According to the Biotechnology industry distribution chart, Dimerix ranks #797 out of 1416 companies for Current Ratio. This places Dimerix in the lower half of its industry. The industry median Current Ratio is 3.89. Dimerix's value of 3.15 is 18.9% below this benchmark. Historically, Dimerix's own Current Ratio has ranged from 1.18 to 26.18 over the past decade. While the company's 10-year median is 6.38 vs. the industry median of 3.89, Dimerix has consistently been below the industry average. See the competitive comparison table and distribution chart on this page for a detailed peer-by-peer breakdown.
What is a good Current Ratio for a Biotechnology company?
The median Current Ratio among Biotechnology companies is 3.89, based on 1,416 companies in the industry. Companies in the top quartile (top 25%) have a Current Ratio significantly above this median, while those in the bottom quartile fall well below. However, Current Ratio should not be evaluated in isolation — investors should consider it alongside profitability, growth, and financial strength metrics. Dimerix's current Current Ratio of 3.15 is 18.9% below the industry median. Use the industry distribution chart on this page to see where any company falls relative to its peers.

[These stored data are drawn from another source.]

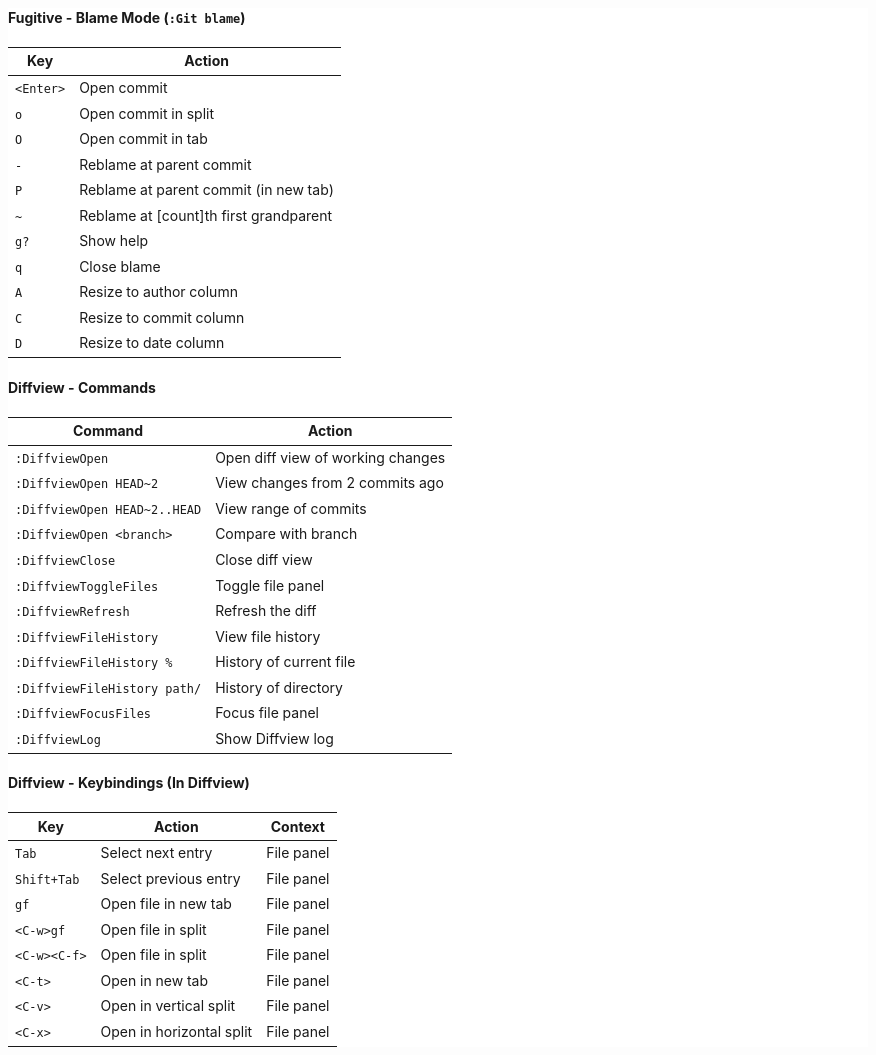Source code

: #### Fugitive - Blame Mode (`:Git blame`)
| Key | Action |
|-----|--------|
| `<Enter>` | Open commit |
| `o` | Open commit in split |
| `O` | Open commit in tab |
| `-` | Reblame at parent commit |
| `P` | Reblame at parent commit (in new tab) |
| `~` | Reblame at [count]th first grandparent |
| `g?` | Show help |
| `q` | Close blame |
| `A` | Resize to author column |
| `C` | Resize to commit column |
| `D` | Resize to date column |

#### Diffview - Commands
| Command | Action |
|---------|--------|
| `:DiffviewOpen` | Open diff view of working changes |
| `:DiffviewOpen HEAD~2` | View changes from 2 commits ago |
| `:DiffviewOpen HEAD~2..HEAD` | View range of commits |
| `:DiffviewOpen <branch>` | Compare with branch |
| `:DiffviewClose` | Close diff view |
| `:DiffviewToggleFiles` | Toggle file panel |
| `:DiffviewRefresh` | Refresh the diff |
| `:DiffviewFileHistory` | View file history |
| `:DiffviewFileHistory %` | History of current file |
| `:DiffviewFileHistory path/` | History of directory |
| `:DiffviewFocusFiles` | Focus file panel |
| `:DiffviewLog` | Show Diffview log |

#### Diffview - Keybindings (In Diffview)
| Key | Action | Context |
|-----|--------|--------|
| `Tab` | Select next entry | File panel |
| `Shift+Tab` | Select previous entry | File panel |
| `gf` | Open file in new tab | File panel |
| `<C-w>gf` | Open file in split | File panel |
| `<C-w><C-f>` | Open file in split | File panel |
| `<C-t>` | Open in new tab | File panel |
| `<C-v>` | Open in vertical split | File panel |
| `<C-x>` | Open in horizontal split | File panel |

What does a high Current Ratio mean?
A high Current Ratio can signal that a stock is expensive relative to its fundamentals. For the Biotechnology industry, the median Current Ratio is 3.89 — values significantly above this may indicate overvaluation, while values below may suggest a bargain or underlying issues. Dimerix's current Current Ratio is 3.15, which is 51% below median its own 10-year median of 6.38. However, context matters — high-growth companies often justify higher valuations. Always evaluate alongside other metrics like GF Score™ and GF Value™.
Is Dimerix stock overvalued right now?
Dimerix (ASX:DXB) has a current Current Ratio of 3.15. The current Current Ratio is 3.15, which is 51% below median its 10-year median of 6.38 and 18.9% below the Biotechnology industry median of 3.89. Dimerix's overall GF Score™ is 32/100 with 3 warning signs to review. Investors should evaluate multiple metrics — including profitability, growth, and financial strength — before making a decision.
How is Current Ratio calculated?
Current Ratio is calculated from a company's financial statements. For Dimerix (ASX:DXB), the current Current Ratio is 3.15 as of Dec. 2025. GuruFocus calculates this using data sourced from SEC filings and annual reports. See the calculation section and 30-year financial data on this page for the full breakdown.

Dimerix Business Description

Address 425 Smith Street, Fitzroy, VIC, AUS, 3065
Dimerix Ltd is a biopharmaceutical company developing new therapies in areas with unmet medical needs. The company is developing four product candidates: DMX-200 for FSGS; DMX-200 for diabetic kidney disease; DMX-200 for ARDS associated with COVID-19; and DMX-700 for COPD, as well as the proprietary ReceptorHIT assay technology. It pursues new product concepts and applies deep scientific knowledge to the discovery of products from early-stage development through to commercialisation. Dimerix products will target multiple territories. The Group has only operated in one Segment, being investment in research and development of biopharmaceutical drugs.